A Little Perspective, Please
This is becoming a music thread, instead of a Mac thread, but so be it...
We need some big picture perspective here. I am in the "Beatles Demographic" (fifty-something), and (surprise, surprise) I buy on iTunes. But I own all of the Beatles LPs AND all of the CDs, so their iTunes availability is not a factor for me. But this is not about whether my generation will buy the Beatles on iTunes, or whether the current generation will buy them, or whether they are relevant, boring, revolutionary or overrated. It is about making money selling music.

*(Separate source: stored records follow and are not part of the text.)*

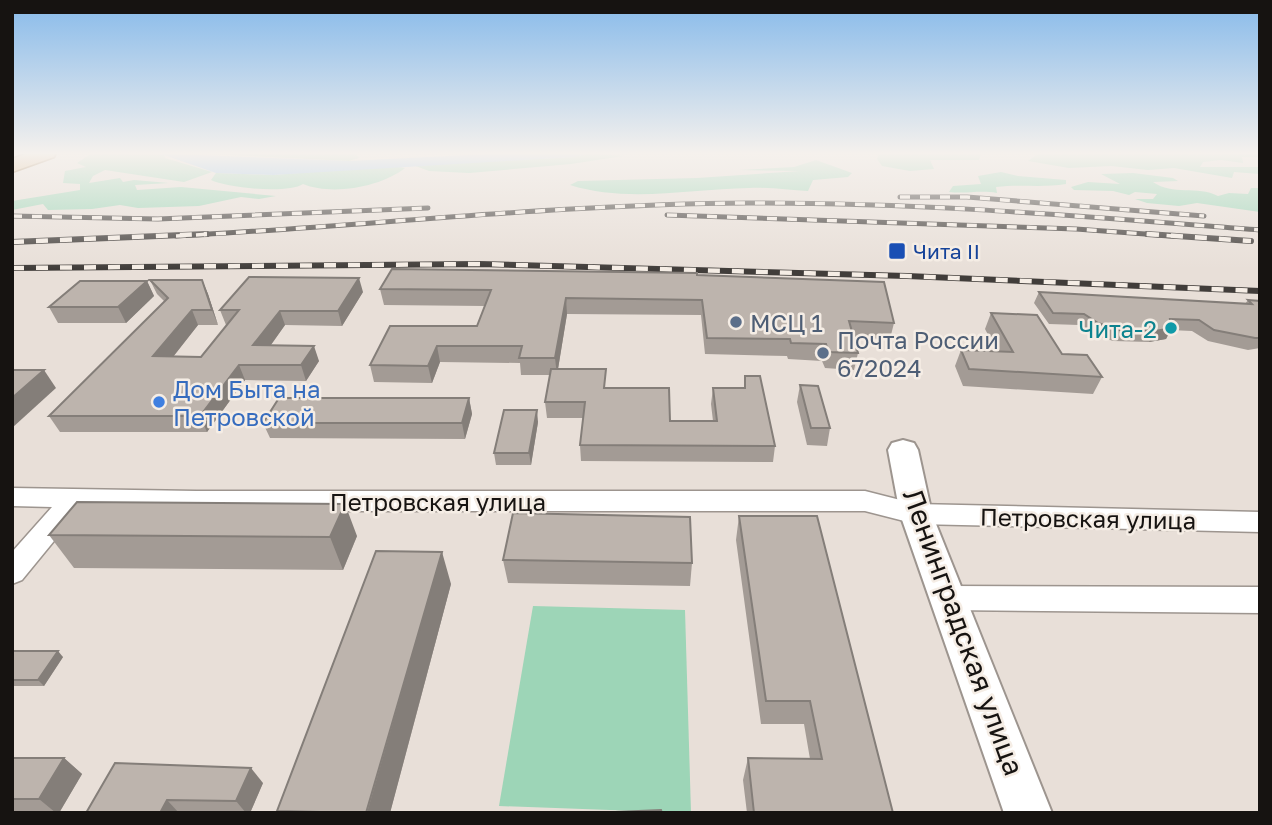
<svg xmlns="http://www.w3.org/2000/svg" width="1272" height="825" font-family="'Golos Text',sans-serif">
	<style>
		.green { fill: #9dd5b7 }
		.water { fill: #95c4ed }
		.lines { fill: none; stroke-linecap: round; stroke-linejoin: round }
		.minor-casing { stroke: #9d958f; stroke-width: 3 }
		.tertiary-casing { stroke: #9d958f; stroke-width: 4 }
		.primary-casing { stroke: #845318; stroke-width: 3 }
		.minor { fill: #fff; fill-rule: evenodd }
		.tertiary { fill: #fff; fill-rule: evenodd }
		.primary { fill: #d9ac76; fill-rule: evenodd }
		.rail-far1-casing { stroke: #413d3a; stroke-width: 5 }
		.rail-casing { stroke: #413d3a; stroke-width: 6 }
		.rail-far1 { stroke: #f5ede5; stroke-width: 3.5; stroke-dasharray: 10; stroke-linecap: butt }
		.rail { stroke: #f5ede5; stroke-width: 4.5; stroke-dasharray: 12; stroke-linecap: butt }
		.wall { fill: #a39b95 }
		.shaded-wall { fill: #847e79 }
		.building { fill: #bdb4ad; stroke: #847e79; stroke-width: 2 }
		.transit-dot { fill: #1a4fb4; stroke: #f5ede5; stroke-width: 2.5 }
		.service-dot { fill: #5c6f8a; stroke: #f5ede5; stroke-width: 2.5 }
		.culture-dot { fill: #0f9aa8; stroke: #f5ede5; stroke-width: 2.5 }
		.shop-dot { fill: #3f7fe0; stroke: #f5ede5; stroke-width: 2.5 }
		.labels { text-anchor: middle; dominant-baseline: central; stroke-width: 5; stroke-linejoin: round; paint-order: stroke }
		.far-transit-label { font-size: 21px; fill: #164399; stroke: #f5ede5; text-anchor: start }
		.service-label { font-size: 24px; fill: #4e5e75; stroke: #f5ede5; text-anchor: start }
		.culture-label { font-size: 24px; fill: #0d838f; stroke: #f5ede5; text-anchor: end }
		.shop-label { font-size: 24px; fill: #366cbe; stroke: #f5ede5; text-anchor: start }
		.street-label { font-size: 24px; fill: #161311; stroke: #f5ede5 }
		.near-street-label { font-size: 28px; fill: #161311; stroke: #f5ede5 }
	</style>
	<rect width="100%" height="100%" fill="#e8dfd8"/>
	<g class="green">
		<path d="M92 153 164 155 165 158 212 172 184 182 105 170 93 176 89 183 120 178 123 182 134 180 169 183 135 185 137 190 181 187 276 196 259 199 241 197 199 206 138 208 120 205 92 209 48 210 43 204 12 210V201L80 190V184L63 183 65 171 86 167 77 163Z"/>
		<path d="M189 153H355L359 158 349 161Z"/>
		<path d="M589 153 623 156 571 164 469 173 429 171 413 165 574 157Z"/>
		<path d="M879 153H981L979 160H930L934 169 910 171 882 166 877 159Z"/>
		<path d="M1039 153H1260V157H1242L1243 163 1221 160 1203 162 1200 167H1260V174L1234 172 1232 178 1174 168 1148 170 1111 166 1069 168 1028 161Z"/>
		<path d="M816 160 852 173 848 177 813 180 808 191C789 190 768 187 749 188 690 189 627 203 570 185L578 181 697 178 800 171 739 170 794 167Z"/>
		<path d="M393 166 405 168C381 187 332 196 303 184 288 194 227 188 211 180L216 173 273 175Z"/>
		<path d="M1001 172 1018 176 1066 180V184C1042 188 1020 184 996 187L997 193C980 190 966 194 949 192L953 186 981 184 978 176Z"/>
		<path d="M1133 173 1173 178 1178 181 1153 182C1173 196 1197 185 1218 196L1229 193 1248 194 1251 188H1260V212L1197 203 1179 206 1147 203 1135 199H1153L1157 194 1135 192 1129 195 1113 191 1074 190 1071 187 1088 182 1120 184 1101 174Z"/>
		<path d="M533 606 685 610 691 813 499 806Z"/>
	</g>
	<path class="water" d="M147 153 349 161 508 153H589L575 157 273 175 216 173 164 155Z"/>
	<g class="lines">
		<defs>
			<g id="minor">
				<path d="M12 488 196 491H865L916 504 1260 512V532L916 524 865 511H196L81 508 22 580 12 584V552L52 507 12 506Z"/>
				<path d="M949 586 1260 587V613L949 610 938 607 934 598 938 589Z"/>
			</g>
			<path id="tertiary" d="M903 440 914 443 918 450 932 514 1052 813H1004L900 514 888 450 892 443Z"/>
			<path id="primary" d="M28 153H56L54 157 12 172V159Z"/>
		</defs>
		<use href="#minor" class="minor-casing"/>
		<use href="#tertiary" class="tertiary-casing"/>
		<use href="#primary" class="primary-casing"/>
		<use href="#minor" class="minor"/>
		<use href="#tertiary" class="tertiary"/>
		<use href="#primary" class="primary"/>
		<defs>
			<g id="rail-far1">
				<path d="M900 197H967L1204 216"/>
				<path d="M667 215 1076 229 1173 236"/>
				<path d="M12 216 158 219 428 208"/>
				<path d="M176 236C367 226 557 204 748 203 919 202 1090 217 1260 230"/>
			</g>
			<g id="rail">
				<path d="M1147 234 1251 241"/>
				<path d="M12 242 207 234"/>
				<path d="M12 268 479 264 907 276 1260 291"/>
			</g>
		</defs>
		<use href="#rail-far1" class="rail-far1-casing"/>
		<use href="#rail" class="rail-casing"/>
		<use href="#rail-far1" class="rail-far1"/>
		<use href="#rail" class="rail"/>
	</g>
	<g class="wall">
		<path d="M697 275 894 323 890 339 854 338 858 353 854 370 825 368 822 361 788 359 787 356 705 354 701 315 567 314 558 369 606 388 670 421H713L711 404 713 388H744L745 376 775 446 773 462 581 461 580 445 583 418H547L545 402 550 375H521L520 363 440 362 432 383 374 382 370 365 477 326 485 306 384 305 380 289Z"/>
		<path d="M150 280H202L208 294 218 325H198L173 357H201L227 325H226L220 310 363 292 342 326 285 325 271 345 319 361 306 381 245 380 207 432H60L49 416 165 302 157 294Z"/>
		<path d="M147 281 154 296 126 323H58L49 307Z"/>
		<path d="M1039 292 1245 304 1248 300 1260 301V348L1248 350 1208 341 1192 331 1170 330 1166 339 1149 342 1113 341 1093 334 1079 325 1049 324 1034 303Z"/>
		<path d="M991 313 1102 377 1093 394 963 386 955 366 961 350 997 352 985 329Z"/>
		<path d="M800 385 830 428 827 446 807 445 797 402Z"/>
		<path d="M469 398 472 414 465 439 270 438 263 423Z"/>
		<path d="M538 422 531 465H496L494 453Z"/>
		<path d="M739 516 893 813H747L743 780 748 758 810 759 804 724H761L736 540Z"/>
		<path d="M49 535 357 536 343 570 74 568Z"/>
		<path d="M503 560 692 563 690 586 508 583Z"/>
		<path d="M451 584 390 813H278L277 811Z"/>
		<path d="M12 651 63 657 44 686H14L12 688Z"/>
		<path d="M12 758H64L82 774 59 813H12Z"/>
		<path d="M263 783 250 813H86Z"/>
	</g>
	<g class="shaded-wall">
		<path d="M359 278 363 292 342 326 338 311Z"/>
		<path d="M202 280 208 294 218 325 212 310Z"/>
		<path d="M147 281 154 296 126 323 118 307Z"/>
		<path d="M566 298 567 314 557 375 555 358Z"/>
		<path d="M192 310 198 325 161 372 153 356Z"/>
		<path d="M280 311 285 325 260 360 253 345Z"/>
		<path d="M1172 328 1166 339 1149 342 1155 331Z"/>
		<path d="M314 346 319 361 306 381 301 365Z"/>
		<path d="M437 346 440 362 432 383 428 366Z"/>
		<path d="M239 365 245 380 207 432 200 416Z"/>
		<path d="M44 370 56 388 12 428V398Z"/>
		<path d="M469 398 472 414 465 439 462 423Z"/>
		<path d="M537 410 538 422 531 465 529 453Z"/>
		<path d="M345 504 357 536 343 570 330 537Z"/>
		<path d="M442 552 451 584 390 813H367Z"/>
		<path d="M58 651 63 657 44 686 38 680Z"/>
		<path d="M64 758 82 774 59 813H56L39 799Z"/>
		<path d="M251 768 263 783 250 813H246L236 801Z"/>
		<path d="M167 800 179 813H160Z"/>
	</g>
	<g class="building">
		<path d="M392 269 697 273V275L884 282 894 323 849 321 858 353 828 352 826 344 791 343 790 339 707 338 702 300 566 298 555 358H519L522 346H437L428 366 370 365 390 326H477L491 290 380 289Z"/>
		<path d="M249 277 359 278 338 311H280L253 345 314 346 301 365H239L200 416H49L168 298 150 280H202L212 310H192L153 356 201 357 239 310H220Z"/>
		<path d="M80 281H147L118 307H49Z"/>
		<path d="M1039 292 1252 304 1248 300 1260 301V338H1255L1214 330 1199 320 1170 319 1172 328 1155 331 1119 330 1098 323 1084 314 1053 313Z"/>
		<path d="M991 313 1037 315 1062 354 1087 355 1102 377 969 369 961 350 1013 352Z"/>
		<path d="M551 369H606L604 388H669L670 421H717L713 388H745V376H760L775 446 580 445 585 402H545Z"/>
		<path d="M12 370H44L12 398Z"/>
		<path d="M800 385 818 386 830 428H811Z"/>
		<path d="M279 398H469L462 423H263Z"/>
		<path d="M504 410H537L529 453H494Z"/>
		<path d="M77 502 345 504 330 537 49 535Z"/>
		<path d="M513 513 690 517 692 563 503 560Z"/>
		<path d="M739 516H817L893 813H754L748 758 822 759 810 701H766Z"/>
		<path d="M376 551 442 552 366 813 277 811Z"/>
		<path d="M12 651H58L38 680H12Z"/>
		<path d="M12 758H64L39 799H12Z"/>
		<path d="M115 763 251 768 236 801 167 800 160 813H86Z"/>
		<path d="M661 810 662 813H616V812Z"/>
	</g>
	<linearGradient id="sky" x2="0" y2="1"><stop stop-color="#87baea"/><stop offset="0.57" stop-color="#f5f1ed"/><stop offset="1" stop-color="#f5f1ed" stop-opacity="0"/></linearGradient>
	<rect width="1272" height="269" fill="url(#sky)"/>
	<rect class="transit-dot" x="888" y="242" width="18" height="18" rx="3.5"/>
	<g class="service-dot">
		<circle cx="736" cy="322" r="7"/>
		<circle cx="823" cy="353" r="7"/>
	</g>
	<circle class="culture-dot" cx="1171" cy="328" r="7"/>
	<circle class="shop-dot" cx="159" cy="402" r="7"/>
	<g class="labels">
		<g class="far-transit-label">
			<text x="913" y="251">Чита II</text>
		</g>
		<g class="service-label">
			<text x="750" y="322">МСЦ 1</text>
			<text x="837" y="339">Почта России<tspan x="837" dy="28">672024</tspan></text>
		</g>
		<g class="culture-label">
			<text x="1157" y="328">Чита-2</text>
		</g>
		<g class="shop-label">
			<text x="173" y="388">Дом Быта на<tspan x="173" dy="28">Петровской</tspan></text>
		</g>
		<g class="street-label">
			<text x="438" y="501">Петровская улица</text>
			<text transform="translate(1088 518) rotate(1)">Петровская улица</text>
		</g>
		<g class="near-street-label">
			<text transform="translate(964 632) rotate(70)">Ленинградская улица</text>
		</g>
	</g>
	<rect width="1272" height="825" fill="none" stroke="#161311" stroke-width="28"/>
</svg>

The fact is that their catalog will be extraordinarily valuable for many decades to come. Like it or not, they are legends. Don't take my word on that - just read the history books. And legends sell. In case you haven't checked, Duke Ellington has been dead for 30 years, but but people are still buying his music (there are around 4000 of his titles on iTunes - lots of duplicates, but still...). Hank Williams died in 1953, and he is on iTunes (maybe a few hundred tracks). Arturo Toscanini died over 50 years ago, and there are 600 of his recordings on iTunes.
Some of those recordings date back to the late 1920's, and have been issued on '78's, reissued on 45s, reissued over and over on vinyl, and then on CD, and now on digital downloads, AND PEOPLE ARE STILL BUYING THEM. They may not sell like Fergie, but they make money, because record companies are not charities, and don't release things that don't make a profit. Having the catalog of a legend is like having gold. Every generation is a new opportunity to sell these artists' work to new audience, and they will spend at least some money on them because they are legends. And you don't have to mount a multi-million dollar promotional campaign with billboards, magazine articles, Letterman appearances, and SuperBowl audience shots to convince people that they are stars. The history books do that for them.